I spent my morning with His Holiness, The Dalai Lama.
Yep, that's what I said, The Dalai Lama.
I am not a religious person. (But if I had to pick a religion, I'd join Team Buddhism.) I am, however, a great believer in the power of love, truth, compassion, empathy, and tolerance. And, thus, not surprisingly, a fan of DL #14.
One of the things that draws me to him is his approachability. Sure he's wise as all get out, but he's also a real person. He's, well, jolly.
His "entrance" to the stage wasn't to fanfare. He ambled, like just about any other 73-yr old man in robes would, up the stairs as the opening cello performance was almost finished. He approached the musician, leaned over to him, smiled, and then stood behind him enjoying the music. This wasn't the typical arrival of a world and religious leader. It was like watching the fun uncle showing up late to a reunion, right in the middle of some cousin playing piano.
Those more tied to the formality of a lecture and of visiting dignitaries took their turn at the podium and said their bit and were fashionably humble, including the gentleman who actually introduced His Holiness, John Mellencamp.
[Yes, that John Mellencamp. One, we're a little short on celebrities in Central Indiana, and Two, his wife, Elaine, is a leader of the Tibetan Mongolian Buddhist Cultural Center in Bloomington, which happens to have been founded by the Dalai Lama's late brother.]
His Holiness affixed his wireless mic. I scootched to the edge of my seat, ready to have my mind blown with oratory bedazzlery. But, that's not his style. He didn't take a pose behind the podium. He sat in a large cushy chair. His English is halting and a little rough. But his message barges right past that minor inconvenience.
I'm not going to presume to be able to relay his wisdom, or even try to capture his thoughts or his message. There are books, and tapes, and books on tape that do a much better job of that than I could. But I can tell you how I felt.
I didn't leave with a sense of being touched by a god.
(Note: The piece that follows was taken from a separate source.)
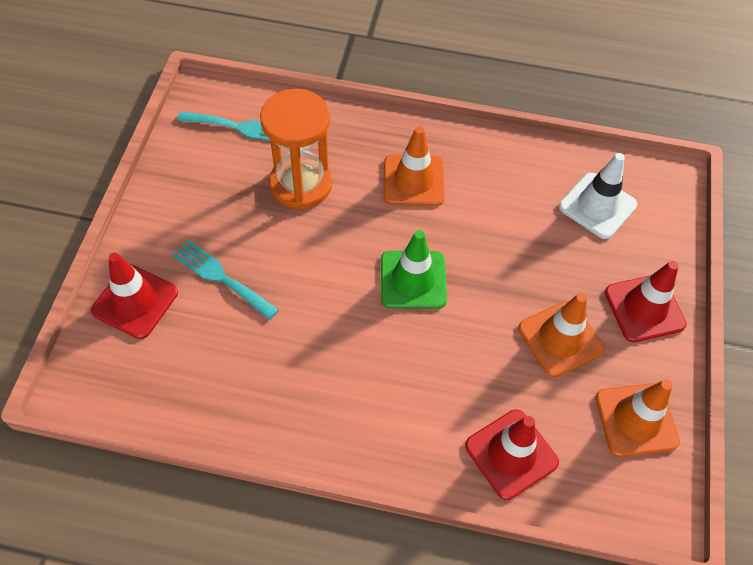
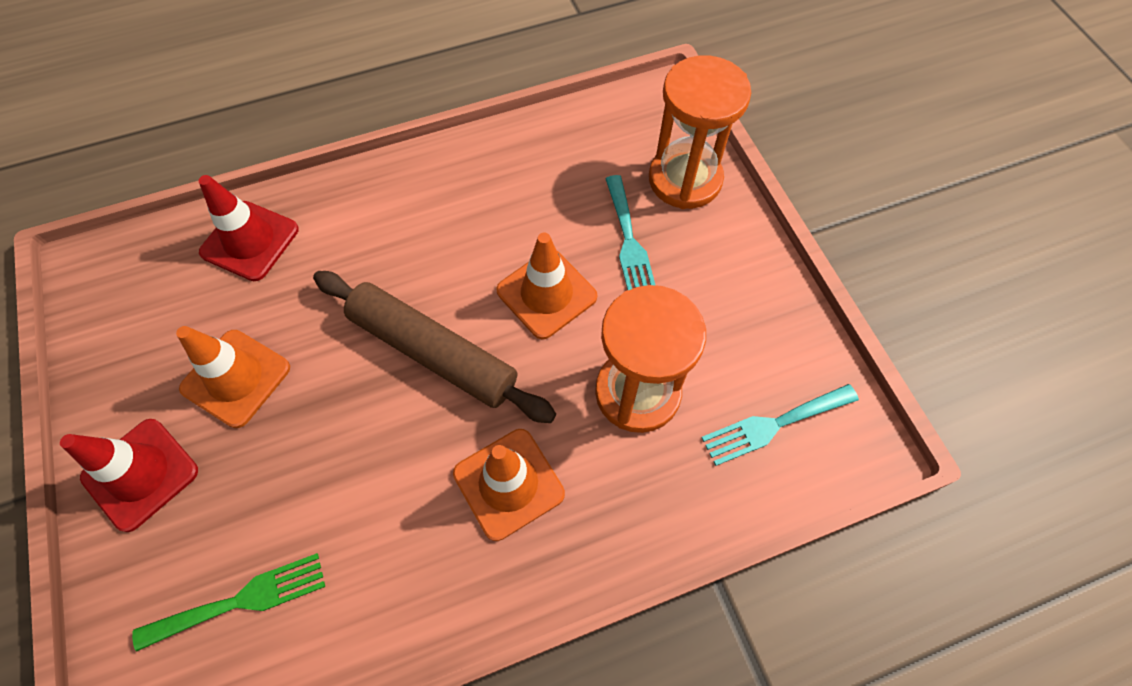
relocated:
I don't feel like I've been anointed or saved or promised or entitled to eternal anything. But I do have a renewed belief of good in the world. I have a sense of being one of 6 billion people who are mostly the same, who want mostly the same things, who need mostly the same things, who live mostly the same way and believe mostly the same things. Our differences, the differences that some spend so much time talking about and fighting about and hating/hurting/killing each other over, are really very small and insignificant. If we look at what we have in common, see our own humanity in others, we'll all be happier.
My favorite moment, the one that really showed how even this wise, eloquent, humble Buddhist from Tibet is more like me than I'd ever guessed, came about 45 minutes into his "speech". To his left sat a very formal looking assistant who helps him when he can't find or remember the right English word for something. The Dalai Lama was talking about commonality, how we are all born of our mothers, how easily we come to trust this person we don't know because she is affectionate and caring and she feeds us. In doing so, he seemed to struggle for the word for "that little bit, that bump that we put in our mouth..." He kept stumbling, and looking to his assistant, who was turning deeper shades of red by the second. His Holiness wouldn't let him off the hook, he wouldn't move on, not until he finally got the assistant to say it..."nipple". "Yes, nipple.", said His Holiness, with a sly smile on his face.
For those interested, you can learn more here, here, and here.
Good running,
Doug
Numbers: 1.2 miles, a rest day after a pretty challenging week.